INSTRUCCIÓN A
Reúne cada línea de los registros en la que aparezca la cadena "context". Ten en cuenta las mayúsculas y minúsculas.

**** TEXTO DADO ****

Transformación digital

¿Cómo diseñar políticas fiscales y regulatorias que favorezcan la transformación digital de América Latina y que contribuyan a liberar las fuerzas de la productividad asociadas a la digitalización?

En primer lugar, es imperativo colocar la política digital es el centro de la gestión de gobierno. Los pasos dados en Colombia merecen especial atención: se trata de un país en el que existe desde hace ocho años un Ministerio de las Tecnologías de Información y Comunicación y en el que el Presidente Duque ha considerado necesario designar un alto comisionado en materia digital. La centralización de la responsabilidad política es un paso necesario aunque no suficiente para orientar la acción de gobierno.

En segundo lugar, debe homologarse la presión fiscal que soporta el sector de las telecomunicaciones con la que enfrentan el resto de actividades económicas. La paulatina pérdida de atractivo de la inversión en operadores de telecomunicaciones es una realidad que debe preocupar especialmente a los diseñadores de políticas públicas, considerando que más del 80% de la inversión en redes de telecomunicaciones proviene del sector privado. Para avanzar en esta línea, deben revisarse – e idealmente, eliminarse – la multitud de impuestos y exacciones especiales que afectan al sector: impuestos especiales para la seguridad (5% de los ingresos brutos) en El Salvador, regalías aplicables en función de la cuota de mercado en Ecuador, impuesto especial a productos y servicios en México, etc. En la misma medida, es capital acometer una profunda revisión de la política de servicio universal (que detrae recursos de la industria que en muchos casos se convierten en fondos del tesoro público y ha servido escasamente al interés social en la mayor parte de países) y de la política de espectro. En cuanto al espectro, insumo esencial para el desarrollo de redes móviles, la región debería prestar más atención a la pronta liberación del recurso y al aseguramiento de la cobertura antes que a la recaudación, como se ha hecho en Chile tradicionalmente con tan buenos resultados. El foco en políticas recaudatorias asociadas al espectro ha retrasado la disponibilidad de frecuencias para el 4G en la mayor parte de países, encarecido la inversión en nuevas redes (a menos espectro, más inversión) y afectado adversamente la calidad del servicio.

**** LOS REGISTROS ****

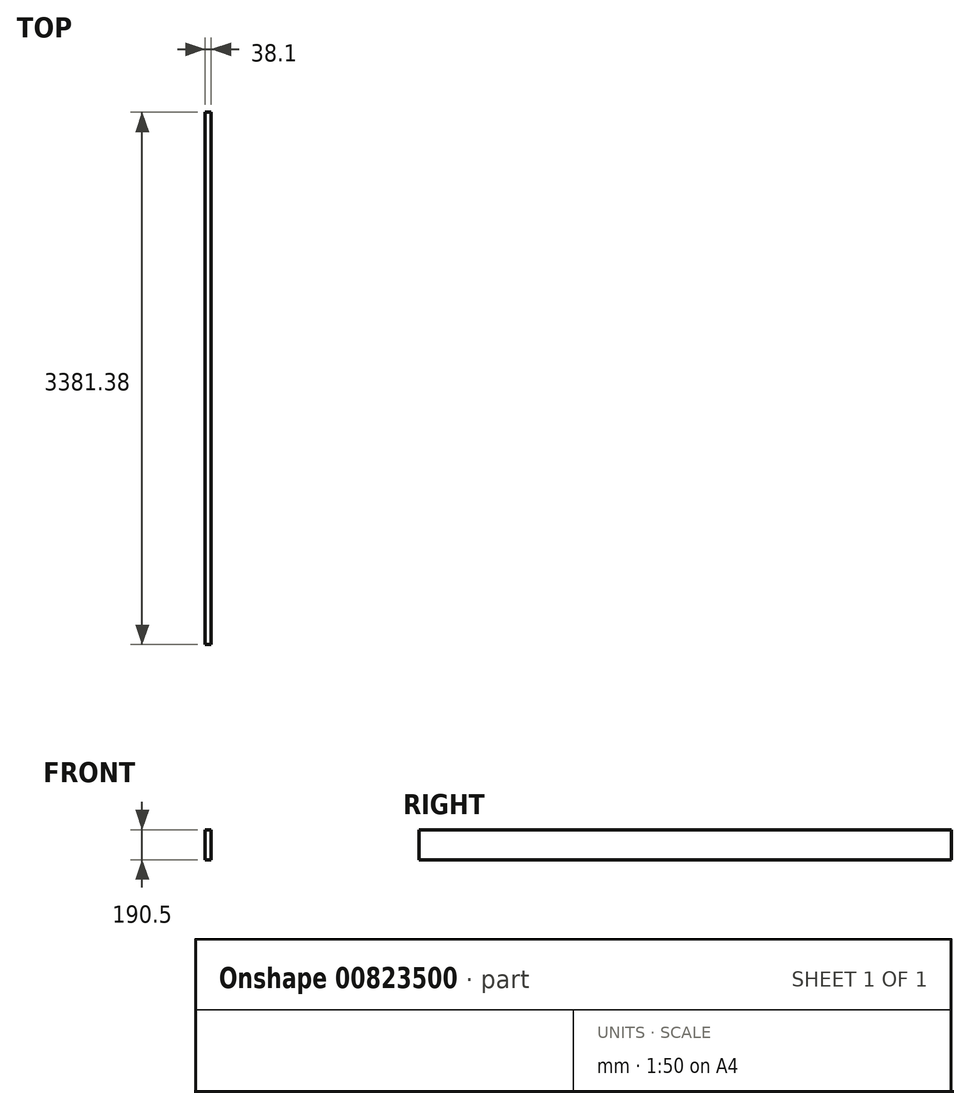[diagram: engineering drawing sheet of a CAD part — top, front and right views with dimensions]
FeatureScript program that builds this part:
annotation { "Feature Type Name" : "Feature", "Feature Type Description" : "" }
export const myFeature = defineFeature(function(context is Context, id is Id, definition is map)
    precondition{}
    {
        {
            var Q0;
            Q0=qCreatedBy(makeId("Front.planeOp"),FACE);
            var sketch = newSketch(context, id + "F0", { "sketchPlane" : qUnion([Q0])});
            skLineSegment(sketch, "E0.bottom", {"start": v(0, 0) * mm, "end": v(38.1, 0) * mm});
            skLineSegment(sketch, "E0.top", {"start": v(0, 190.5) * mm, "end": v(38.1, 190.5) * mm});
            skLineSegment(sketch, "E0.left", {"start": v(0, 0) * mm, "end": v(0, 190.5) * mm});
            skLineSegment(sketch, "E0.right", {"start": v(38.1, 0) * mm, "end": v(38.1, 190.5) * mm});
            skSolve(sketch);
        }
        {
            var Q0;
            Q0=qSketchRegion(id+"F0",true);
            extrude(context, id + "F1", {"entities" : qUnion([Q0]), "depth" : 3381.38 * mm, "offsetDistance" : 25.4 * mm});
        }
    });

****

INSTRUCCIÓN B
Según el texto sobre transformación digital, ¿qué parte de la inversión en redes de telecomunicaciones proviene del sector privado?

RESULTADO A
export const myFeature = defineFeature(function(context is Context, id is Id, definition is map)
            var sketch = newSketch(context, id + "F0", { "sketchPlane" : qUnion([Q0])});
            extrude(context, id + "F1", {"entities" : qUnion([Q0]), "depth" : 3381.38 * mm, "offsetDistance" : 25.4 * mm});

RESULTADO B
Más del 80%.